* **Task details**
Every line with the string "Example" in it belongs in your answer, so copy them all from the data.

######

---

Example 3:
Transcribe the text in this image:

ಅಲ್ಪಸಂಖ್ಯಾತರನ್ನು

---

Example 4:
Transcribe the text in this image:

######

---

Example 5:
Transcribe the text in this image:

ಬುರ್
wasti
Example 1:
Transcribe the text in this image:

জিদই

######

* **Result for this exercise**
Example 3:
Example 4:
Example 5:
Example 1:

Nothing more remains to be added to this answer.